Security
:::info Source
Sourced from services/media-service/SECURITY_MODEL.md in the documentation repo.
:::
1. Authentication
- JWT internal.
- S2S mTLS for content-service, authoring.
2. Authorization
media:upload— author, reviewer.media:delete— owner, admin.media:ai:generate— author with AI entitlement.media:admin— platform_admin (quarantine review).
3. Multi-Tenant Isolation
- Per-tenant S3 prefix
tenants/{tid}/media/.... - Signed URLs include tenant in path + caller-scoped signature.
- RLS on all tables.
4. Upload Security
- Signed POST policy with size + content-type constraints.
- 15-min TTL.
- SHA-256 verified on finalize.
- AV scan (ClamAV) before ready.
- Content-safety classifier (violence, adult, CSAM) before ready.
5. AV & Content Safety
- ClamAV on every upload.
- ML content classifier (NSFW, violence).

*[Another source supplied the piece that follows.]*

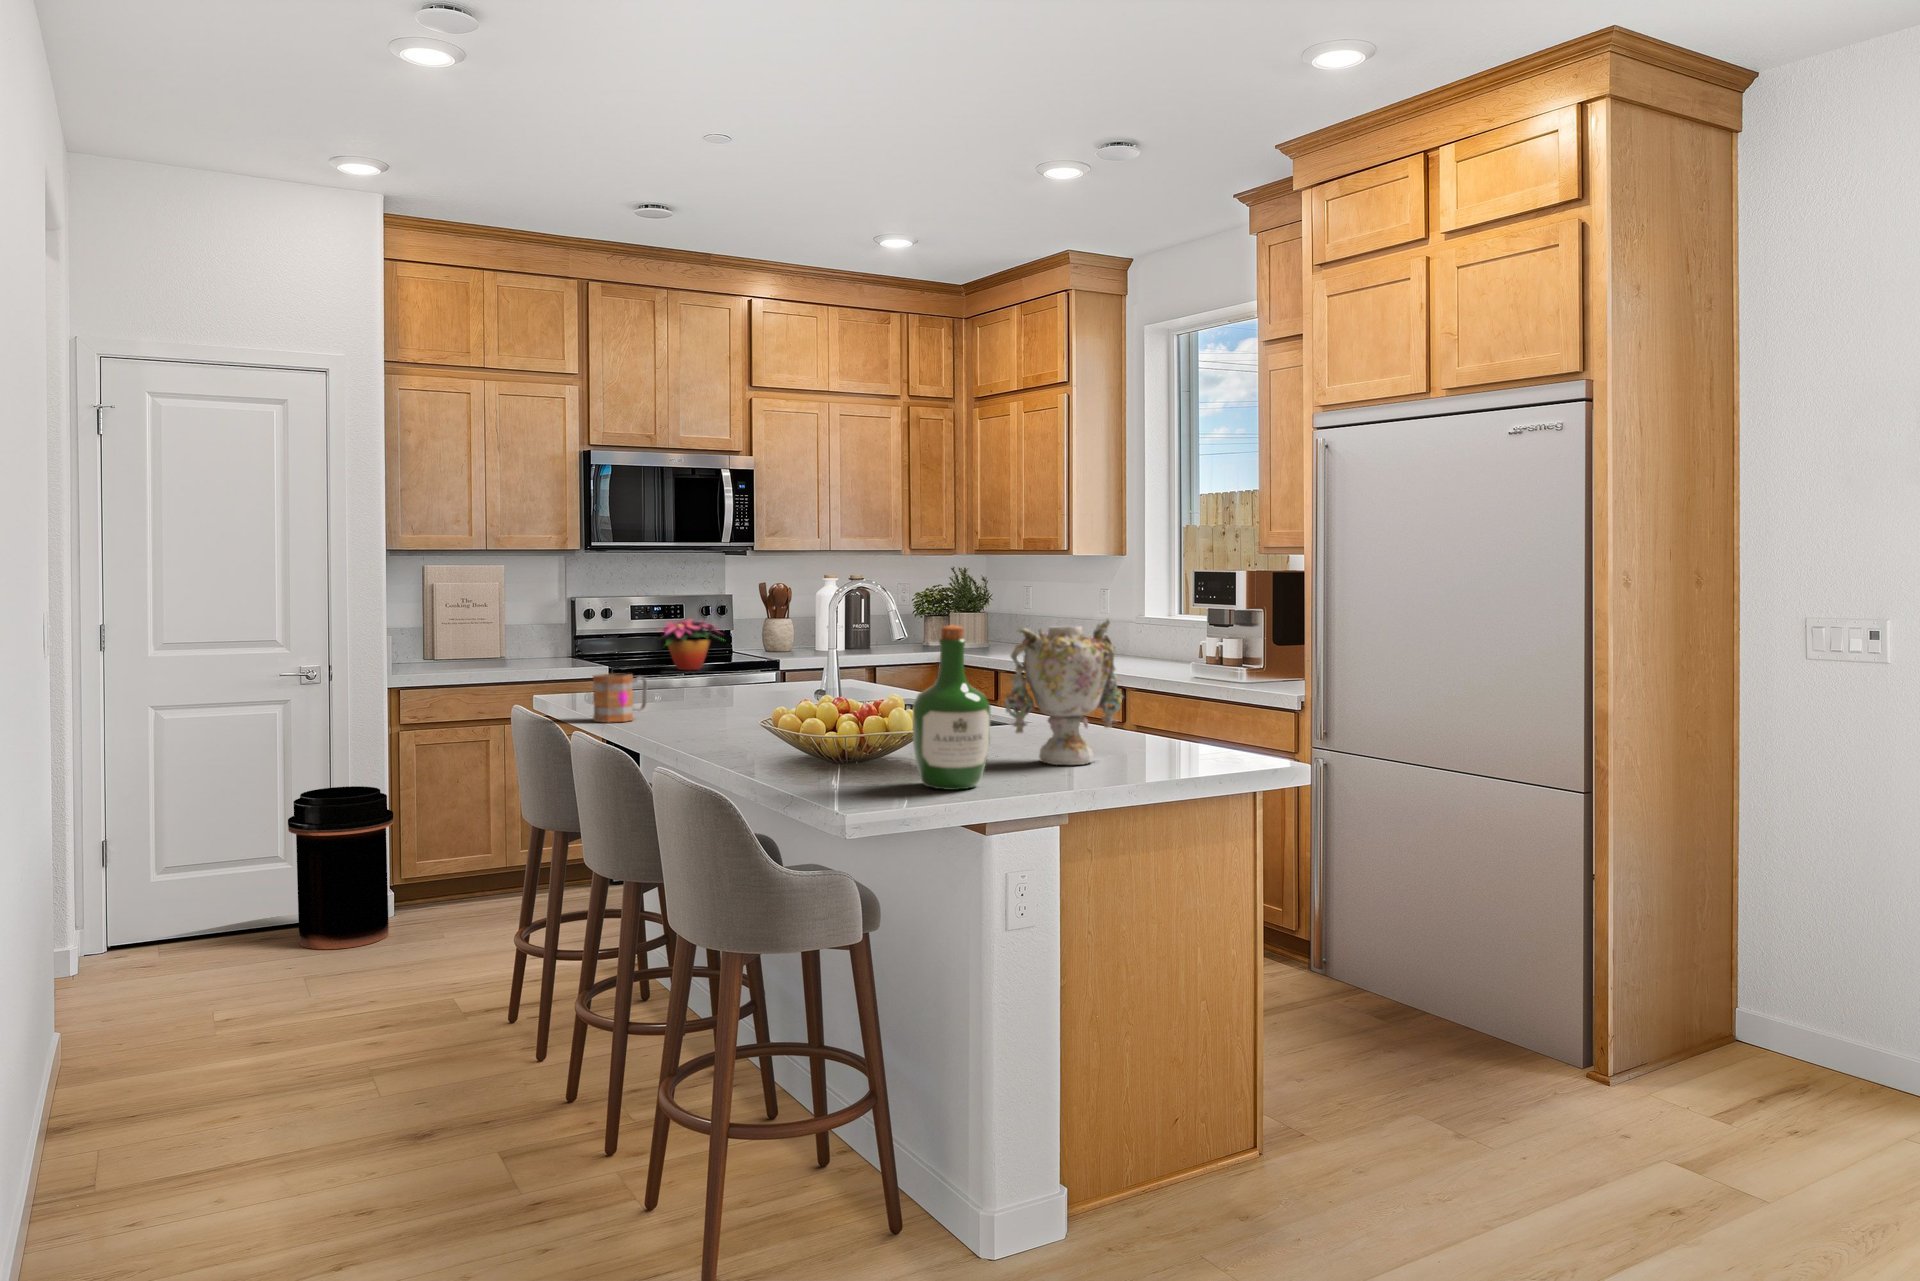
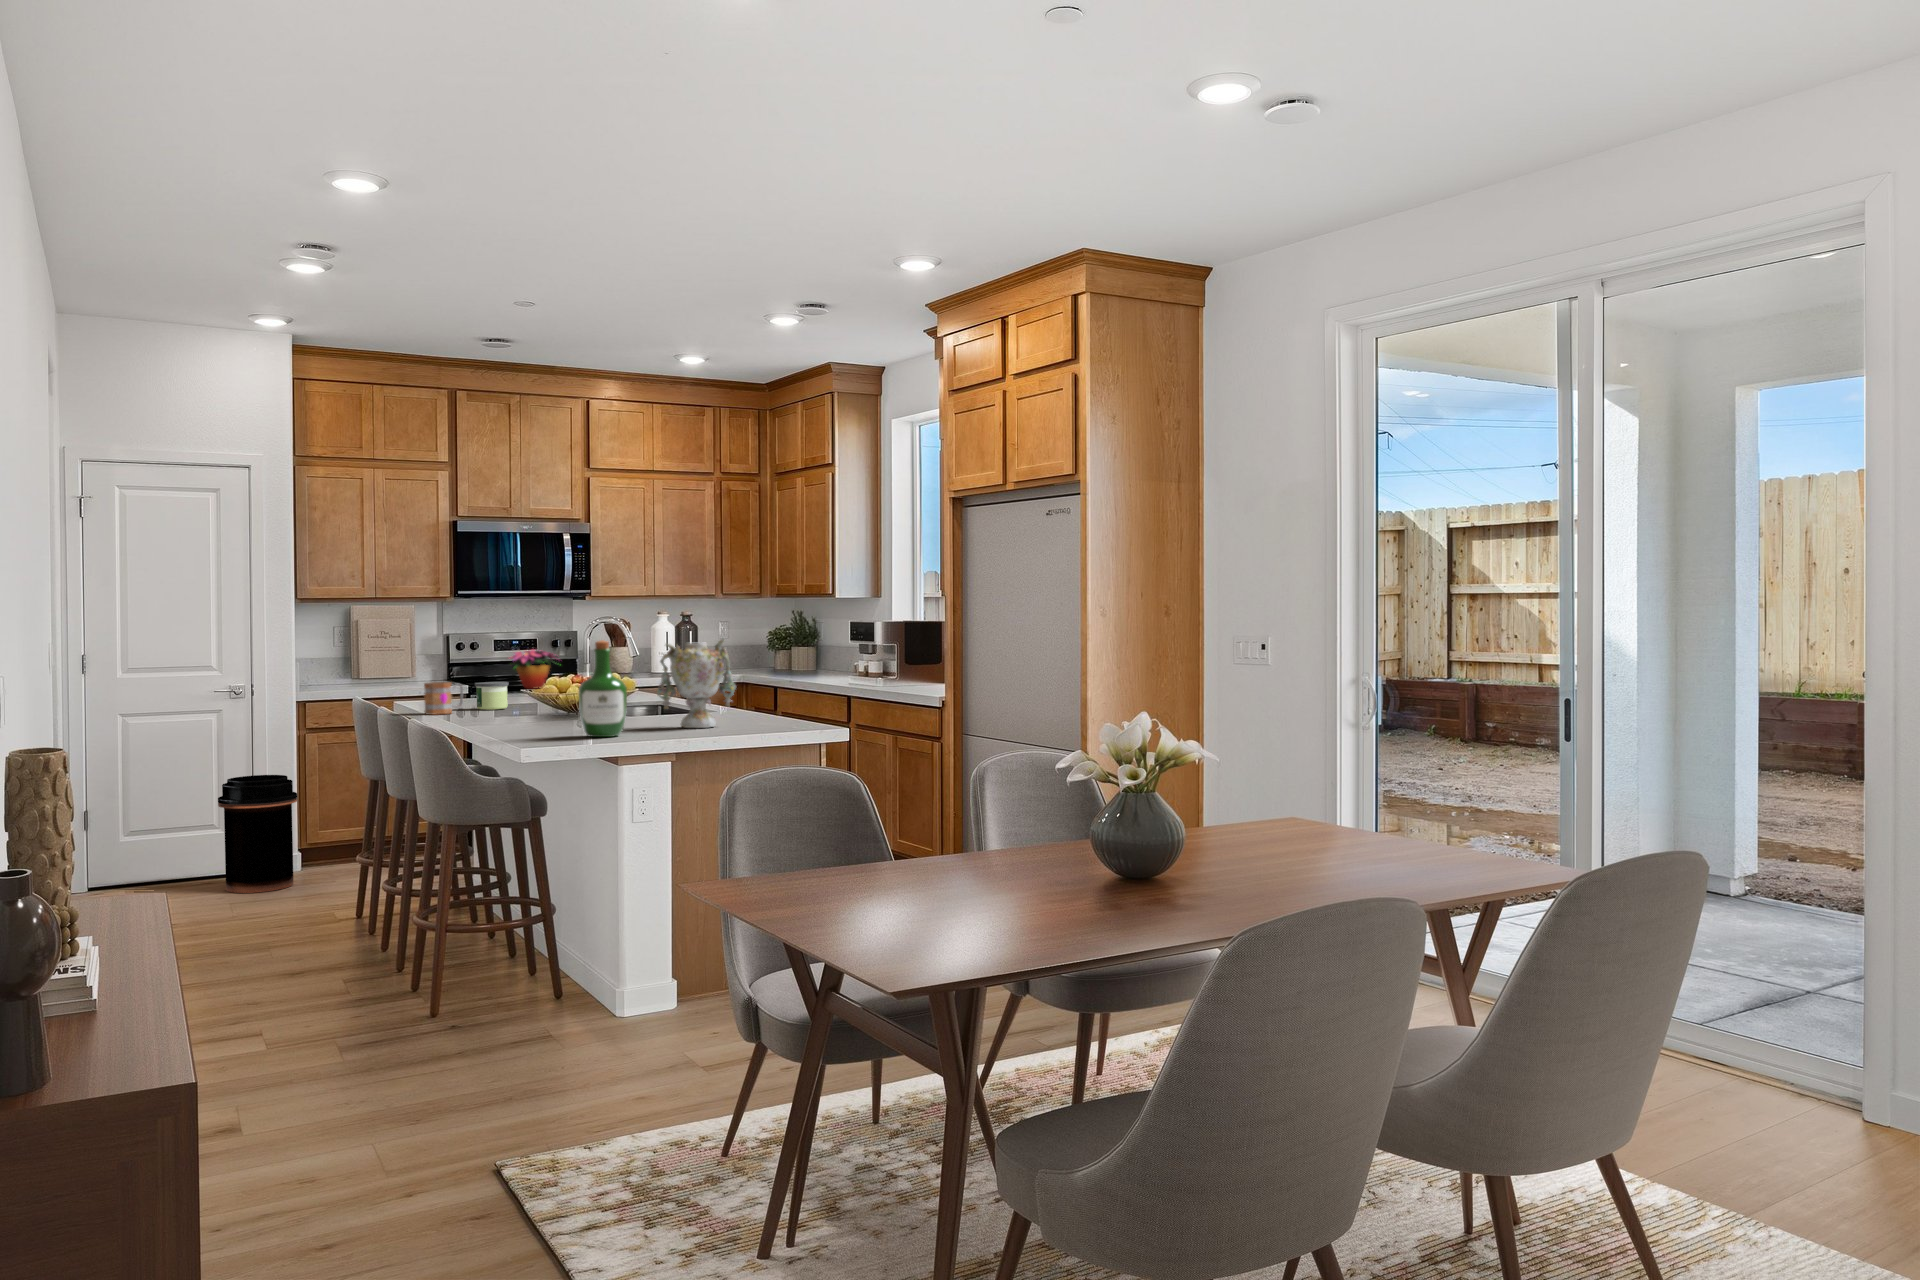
candle: none [658,672,704,713] -> present [475,682,509,710]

- CSAM hit → quarantine + NCMEC report.
- Quarantined assets cannot be read; admin review only.
6. Streaming Security
- HLS/DASH signed URLs per user per asset.
- Segment encryption optional for premium content.
- DRM (Widevine/FairPlay) for restricted tenants (M5+).
7. Threat Model
| Threat | Mitigation |
|---|---|
| Upload of malware | AV scan + classifier; sandboxed processing |
| Path traversal via filename | Filename sanitized; storage key derived from ID |
| Cross-tenant asset access | Prefix ACL + RLS |
| Signed URL leak | Short TTL; single-use nonce |
| CSAM | NCMEC reporting; legal; quarantine |
| Content piracy via download | Signed URLs; DRM; watermarking (M5+) |
| AI prompt injection in upload metadata | Metadata sanitized before AI processing |
| Deepfake generation abuse | Generated images tagged with provenance + watermark |
8. Audit
- Every AI generation logged with provenance.
- Quarantine events immutable; NCMEC reports tracked.
- Daily Merkle anchor.
9. GDPR
- User uploads deleted on erasure.
- Bundle-referenced assets: anonymize ownership but retain for bundles.
- AI-generated assets with user PII prompts: delete.
10. Compliance
- COPPA for child tenants (enhanced consent).
- HIPAA for healthcare tenants.
- CSAM reporting via NCMEC (US) + equivalents.